When a bankruptcy case is filed in any Chapter, an Automatic Stay is created preventing creditors from taking certain actions.  While the Stay is in effect, creditors cannot demand payment on debts, file lawsuits, attempt to collect on judgments through wage garnishment or otherwise, and they cannot continue foreclosure or repossession actions.
The length of the Automatic Stay varies based on the bankruptcy chapter.  In Chapter 7, the Stay will usually only last about four months because that is how long the case lasts.  In some cases, secured creditors such as mortgage lenders or car lenders will try to remove the Stay before the case ends by filing a motion to ask the Judge’s permission to continue with their foreclosure or repossession.  If the debtor has no equity in the home or car, and is in default, the Judge will usually grant the motion and allow the lender to proceed to take back the house or car.

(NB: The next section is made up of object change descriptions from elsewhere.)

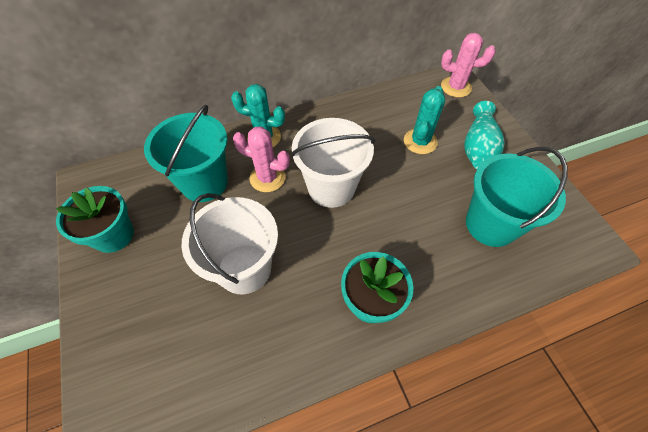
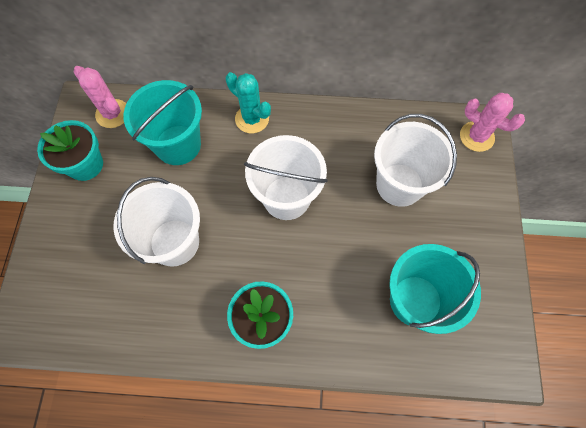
camera: 25 degrees right, 10 degrees up
(267, 178) = (234, 163): pink cactus -> pink cactus (112, 114)
(420, 141) = (399, 185): turquoise cactus -> white bucket
(478, 147) = (455, 216): turquoise vase -> none

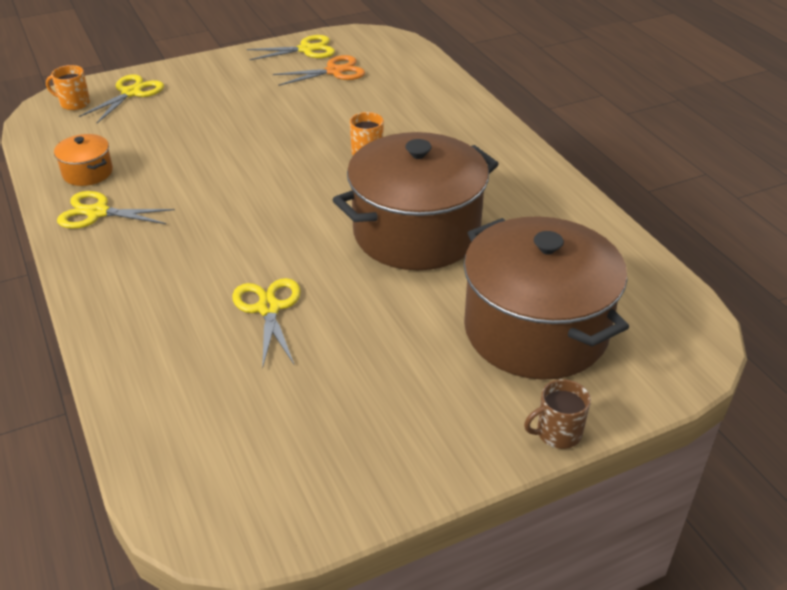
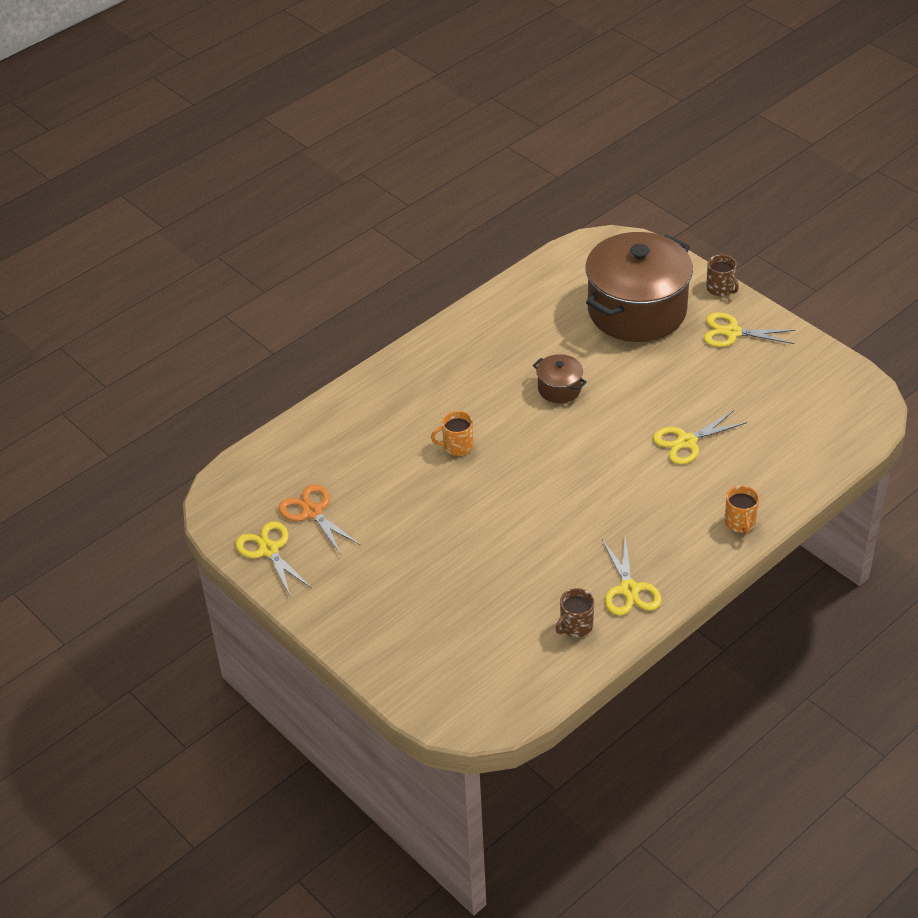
camera: 105 degrees left, 5 degrees up
(74, 103) = (458, 701): orange mug -> orange mug (740, 523)
(88, 173) = (575, 626): orange pot -> brown mug
(131, 93) = (418, 661): yellow scissors -> yellow scissors (732, 332)
(416, 232) = (559, 388): brown pot -> brown pot, size x0.42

Thus, in a Chapter 7 case, the effect on a foreclosure may only be to delay the process for about 45 days if the lender is aggressive and seeks to remove the Automatic Stay right away.

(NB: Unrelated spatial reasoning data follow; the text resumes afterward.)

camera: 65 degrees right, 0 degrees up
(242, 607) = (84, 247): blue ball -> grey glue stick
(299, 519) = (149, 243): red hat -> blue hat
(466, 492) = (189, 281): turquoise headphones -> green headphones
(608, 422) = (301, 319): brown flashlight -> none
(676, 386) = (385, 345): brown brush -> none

In Chapter 13 cases, the debtors have the opportunity to present a plan (called a reorganization plan) to show the Judge, Trustee and creditors how they plan to cure any defaults on loans they want to retain, and how much they will be able to pay to the unsecured creditors (credit cards, medical bills) during the plan period (usually between three and five years).  

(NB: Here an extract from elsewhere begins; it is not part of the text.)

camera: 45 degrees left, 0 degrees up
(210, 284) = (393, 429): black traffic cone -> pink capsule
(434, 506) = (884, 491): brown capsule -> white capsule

Thus, in a Chapter 13 case, if the debtor can maintain regular mortgage payments that come due after the case is filed, and propose a plan to the Court that shows that the debtor has enough income to cure any default on the mortgage during the plan period, the foreclosure can be stopped completely until eventually the loan is current again.  If the Judge approves the reorganization plan, and payments are being made, the lender should not be able to remove the Automatic Stay.  By the time the Stay disappears on its own at the end of the Chapter 13 case, the loan presumably will be current and there will be no basis for a foreclosure to continue.
When facing foreclosure, it is often best to discuss your bankruptcy options with an attorney to make sure that filing a case will have the intended effect.